The man scratched his head for inspiration, then he cleared his throat and began the business upon which he had come. He had been in the forest yesterday, he said, collecting firewood. The winters were cold, he proceeded, and the poor peasants must spend a good deal of their time during summer in laying up a store of fuel for the winter. But it was God's will that the peasants should be always poor.
"Get to the point," said Boris impatiently, "or I must go without hearing it."
That would be a pity, the man continued, for he believed that when the barin heard what he had to tell, the barin would give him a nachaiok (tea-money) for the news. He had been in the forest collecting wood, he repeated, when suddenly he saw a sight which filled him with fear—nothing less than a great she-wolf with a whole litter of young ones following at her heels. The man had at once thought to himself, "Here now is a chance of a nachaiok from Boris Ivanitch, who is a great hunter, and will love to hear of a family of wolves close at hand." But the moment after, said the peasant, he saw something which quite altered the aspect of the affair. When the wolf saw him, she had stopped and picked up from the ground where it lay close to her a small creature something like a human child, and which cried like one, but which was of course one of the lieshui, or wood-spirits, which often enough take the form of babe or old man. The she-wolf took up the creature in its mouth and trotted away with it into the forest. "Oho," the man had thought, "still more shall I earn a nachaiok from Boris Ivanitch; for now I must warn him that if he meets with this particular she-wolf and her brats he must give them a wide berth and be sure not to shoot or injure them, for this wolf is the handmaid of the lieshui, and woe to him who interferes with the favoured creatures of those touchy and tricksy spirits, for they would assuredly lure him to his destruction when next he ventured deep into the heart of the forest."

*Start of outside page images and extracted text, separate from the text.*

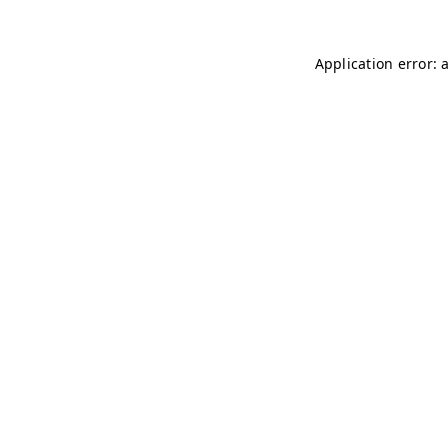
Application error: 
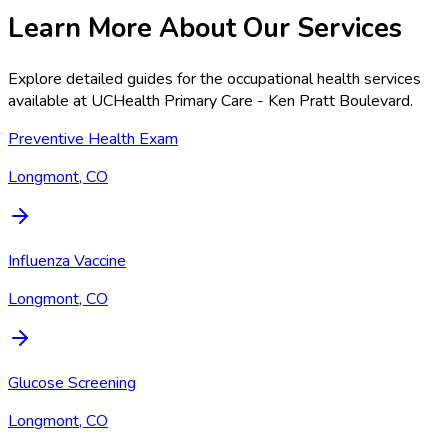
Learn More About Our Services
Explore detailed guides for the occupational health services
available at
UCHealth Primary Care - Ken Pratt Boulevard
.
Preventive Health Exam
Longmont, CO
Influenza Vaccine
Longmont, CO
Glucose Screening
Longmont, CO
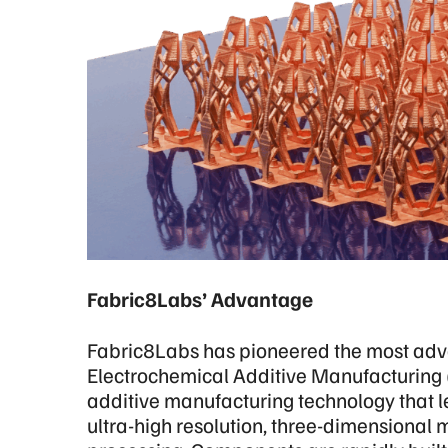
Fabric8Labs’ Advantage
Fabric8Labs has pioneered the most adv
Electrochemical Additive Manufacturing
additive manufacturing technology that le
ultra-high resolution, three-dimensional 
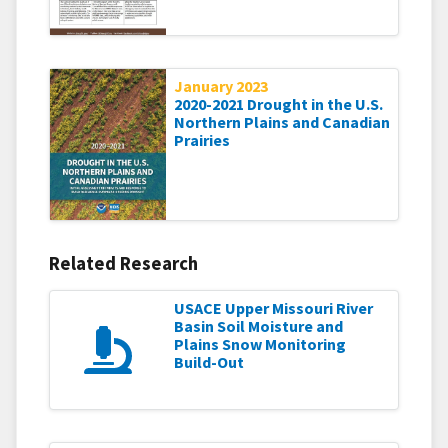
January 2023
2020-2021 Drought in the U.S.
Northern Plains and Canadian
Prairies
Related Research
USACE Upper Missouri River
Basin Soil Moisture and
Plains Snow Monitoring
Build-Out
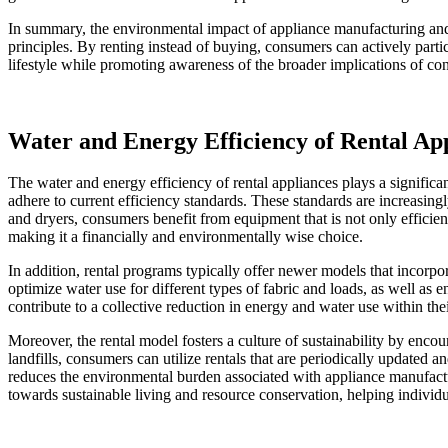
In summary, the environmental impact of appliance manufacturing and di
principles. By renting instead of buying, consumers can actively partic
lifestyle while promoting awareness of the broader implications of c
Water and Energy Efficiency of Rental Ap
The water and energy efficiency of rental appliances plays a significan
adhere to current efficiency standards. These standards are increasi
and dryers, consumers benefit from equipment that is not only efficien
making it a financially and environmentally wise choice.
In addition, rental programs typically offer newer models that incorp
optimize water use for different types of fabric and loads, as well as
contribute to a collective reduction in energy and water use within their
Moreover, the rental model fosters a culture of sustainability by enc
landfills, consumers can utilize rentals that are periodically updated 
reduces the environmental burden associated with appliance manufact
towards sustainable living and resource conservation, helping individu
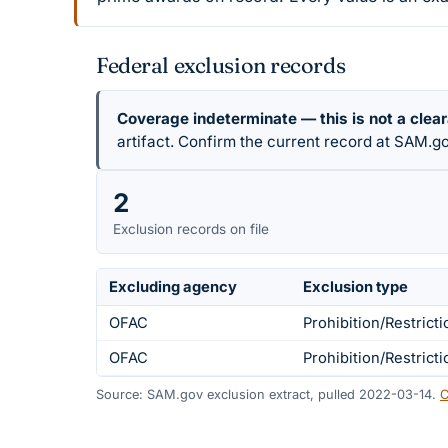
Federal exclusion records
Coverage indeterminate — this is not a clea
artifact. Confirm the current record at SAM.go
2
Exclusion records on file
Excluding agency
Exclusion type
OFAC
Prohibition/Restricti
OFAC
Prohibition/Restricti
Source: SAM.gov exclusion extract, pulled 2022-03-14.
C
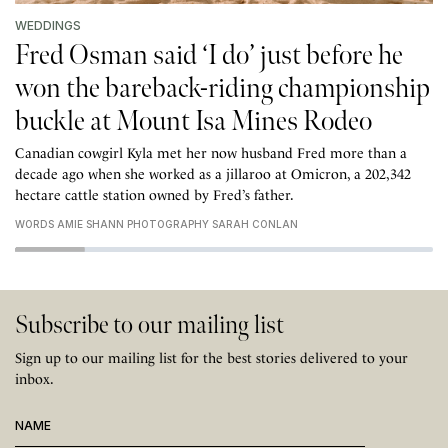
WEDDINGS
Fred Osman said ‘I do’ just before he
won the bareback-riding championship
buckle at Mount Isa Mines Rodeo
Canadian cowgirl Kyla met her now husband Fred more than a
decade ago when she worked as a jillaroo at Omicron, a 202,342
hectare cattle station owned by Fred’s father.
WORDS AMIE SHANN PHOTOGRAPHY SARAH CONLAN
Subscribe to our mailing list
Sign up to our mailing list for the best stories delivered to your
inbox.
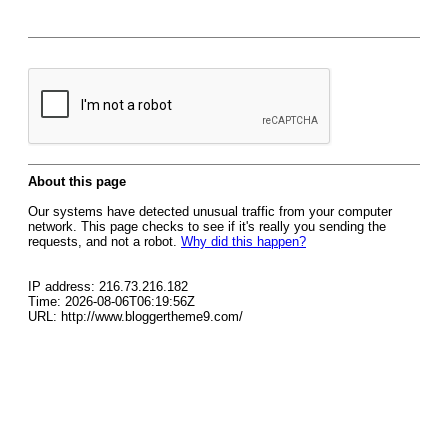
About this page
Our systems have detected unusual traffic from your computer
network. This page checks to see if it's really you sending the
requests, and not a robot.
Why did this happen?
IP address: 216.73.216.182
Time: 2026-08-06T06:19:56Z
URL: http://www.bloggertheme9.com/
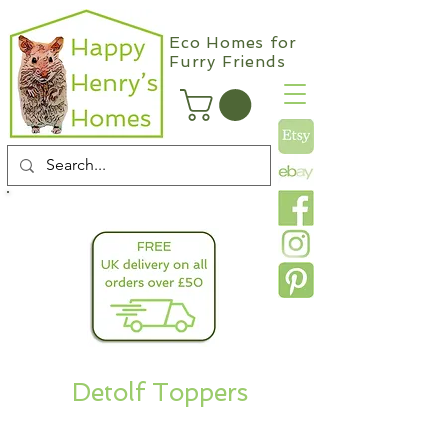
Eco Homes for
Furry Friends
info@happyhenryshomes.co.uk
Detolf Toppers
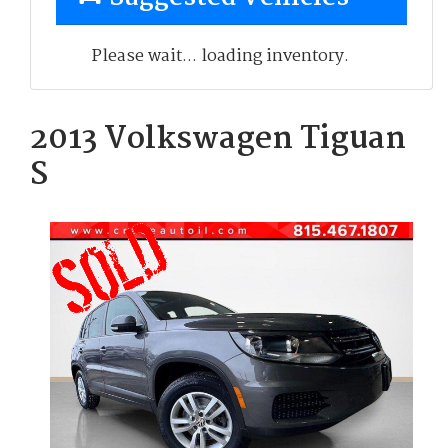
Please wait... loading inventory.
2013 Volkswagen Tiguan
S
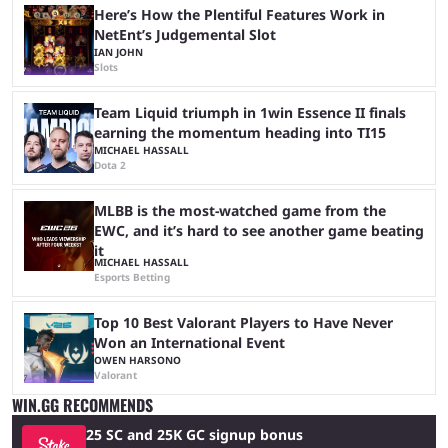
Here’s How the Plentiful Features Work in
NetEnt’s Judgemental Slot
IAN JOHN
Slots
Team Liquid triumph in 1win Essence II finals
earning the momentum heading into TI15
MICHAEL HASSALL
Dota 2
MLBB is the most-watched game from the
EWC, and it’s hard to see another game beating
it
MICHAEL HASSALL
Esports Betting
Top 10 Best Valorant Players to Have Never
Won an International Event
OWEN HARSONO
Valorant
WIN.GG RECOMMENDS
25 SC and 25K GC signup bonus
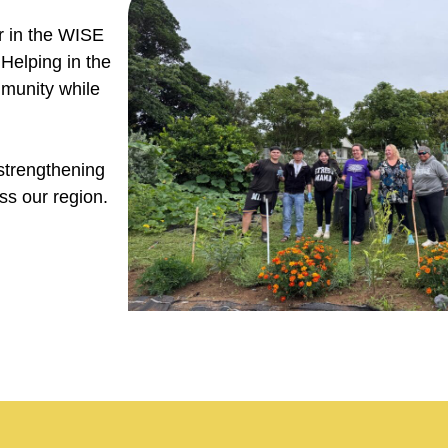
er in the WISE
Helping in the
mmunity while
strengthening
s our region.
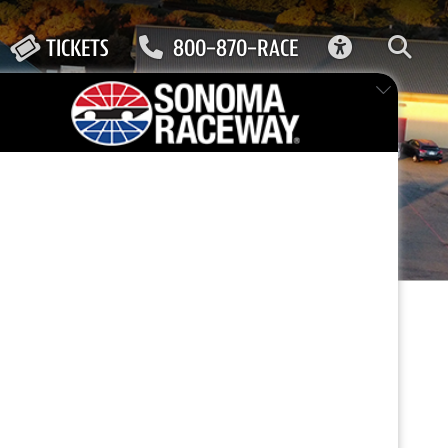
ACCESSIBIL
TICKETS
800-870-RACE
FEATURED EVENT
ely
 cozy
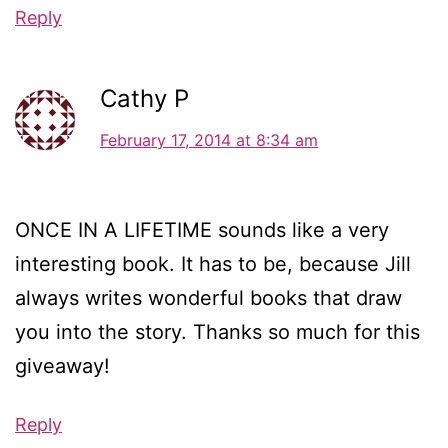
Reply
Cathy P
February 17, 2014 at 8:34 am
ONCE IN A LIFETIME sounds like a very
interesting book. It has to be, because Jill
always writes wonderful books that draw
you into the story. Thanks so much for this
giveaway!
Reply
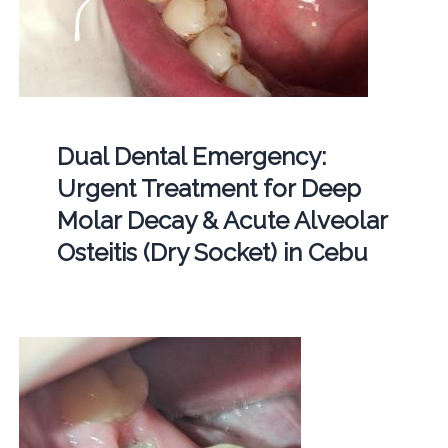
Dual Dental Emergency:
Urgent Treatment for Deep
Molar Decay & Acute Alveolar
Osteitis (Dry Socket) in Cebu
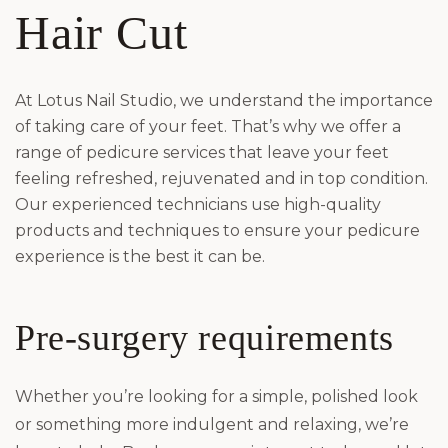
Hair Cut
At Lotus Nail Studio, we understand the importance
of taking care of your feet. That’s why we offer a
range of pedicure services that leave your feet
feeling refreshed, rejuvenated and in top condition.
Our experienced technicians use high-quality
products and techniques to ensure your pedicure
experience is the best it can be.
Pre-surgery requirements
Whether you’re looking for a simple, polished look
or something more indulgent and relaxing, we’re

Boris hastily bade the man follow him and point out the exact spot where he had seen this wonderful sight. The peasant showed a place within a short distance of the house, and added that the wolf family had passed at sunset on the previous evening.

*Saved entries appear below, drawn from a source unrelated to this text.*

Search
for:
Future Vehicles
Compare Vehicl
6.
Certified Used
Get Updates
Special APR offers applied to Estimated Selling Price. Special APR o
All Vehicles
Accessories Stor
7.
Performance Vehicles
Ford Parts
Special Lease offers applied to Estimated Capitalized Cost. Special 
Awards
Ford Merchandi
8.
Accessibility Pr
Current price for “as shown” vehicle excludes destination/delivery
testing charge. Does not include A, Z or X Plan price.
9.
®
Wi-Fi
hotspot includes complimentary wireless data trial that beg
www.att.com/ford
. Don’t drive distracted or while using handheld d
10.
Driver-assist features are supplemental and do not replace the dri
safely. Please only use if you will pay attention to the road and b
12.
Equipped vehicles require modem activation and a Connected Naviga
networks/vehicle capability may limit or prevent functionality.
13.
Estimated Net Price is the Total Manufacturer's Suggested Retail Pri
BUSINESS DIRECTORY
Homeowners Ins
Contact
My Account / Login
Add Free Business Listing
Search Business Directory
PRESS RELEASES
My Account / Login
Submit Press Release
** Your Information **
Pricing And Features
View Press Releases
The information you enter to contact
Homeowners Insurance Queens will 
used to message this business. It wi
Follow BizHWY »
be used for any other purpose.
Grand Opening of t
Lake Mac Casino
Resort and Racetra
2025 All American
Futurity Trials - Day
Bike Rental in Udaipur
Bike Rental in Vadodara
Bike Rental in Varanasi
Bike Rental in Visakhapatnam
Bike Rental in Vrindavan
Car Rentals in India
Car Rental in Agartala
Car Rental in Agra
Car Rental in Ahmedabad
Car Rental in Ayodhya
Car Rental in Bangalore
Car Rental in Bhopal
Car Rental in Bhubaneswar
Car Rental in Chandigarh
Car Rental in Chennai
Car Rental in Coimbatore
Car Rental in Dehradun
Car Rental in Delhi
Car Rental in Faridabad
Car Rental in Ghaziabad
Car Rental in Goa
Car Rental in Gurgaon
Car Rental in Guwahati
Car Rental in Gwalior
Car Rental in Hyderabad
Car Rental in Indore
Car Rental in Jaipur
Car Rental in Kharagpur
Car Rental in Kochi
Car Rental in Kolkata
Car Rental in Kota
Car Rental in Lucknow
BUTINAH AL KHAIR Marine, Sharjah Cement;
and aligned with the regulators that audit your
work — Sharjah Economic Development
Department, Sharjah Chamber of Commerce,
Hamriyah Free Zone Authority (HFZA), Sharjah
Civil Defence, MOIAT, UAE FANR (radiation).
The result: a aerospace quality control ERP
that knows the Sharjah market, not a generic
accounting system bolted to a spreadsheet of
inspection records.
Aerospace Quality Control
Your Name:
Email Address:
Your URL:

Here then was joyous news for Nancy; her babe had been alive and well some thirty-six hours after its disappearance, and had actually been seen within call of its own home, while its distracted parents had scoured the woods for a score of miles in every direction, little dreaming that the child was left far behind.
Nancy received the news calmly, but with the intensest joy and gratitude. "I was sure our darling was alive," she said; "but oh, Boris, if only it were winter and we could track the thief down! What are we to do, and how are we to find the child before the she-wolf carries her far away, or changes her mind and devours her?" And Nancy wailed aloud in her helplessness and misery.
There was nothing to be done but to search the forest daily, taking care to do nothing and permit nothing to be done in the village to frighten the wolves, and scare them away far into the depths of the forest, where there would be no hope of ever finding them again. Accordingly no day went by but was spent by Boris and his ever-hopeful but distracted wife in quartering the woods far and near, the pair going softly and speaking seldom, and that in whispers, for fear of scaring the wolves away.
But the days passed, and the weeks also, and a month came, and slowly there crept over their souls the certainty that their labour would be in vain, and that they had seen the last of their beloved child. Still, they would never entirely lose hope, and day by day they continued their wearisome tramping, sometimes going afoot, sometimes riding when their feet grew sore with the constant walking. Another fortnight went by, and it was now high summer, and still they were childless.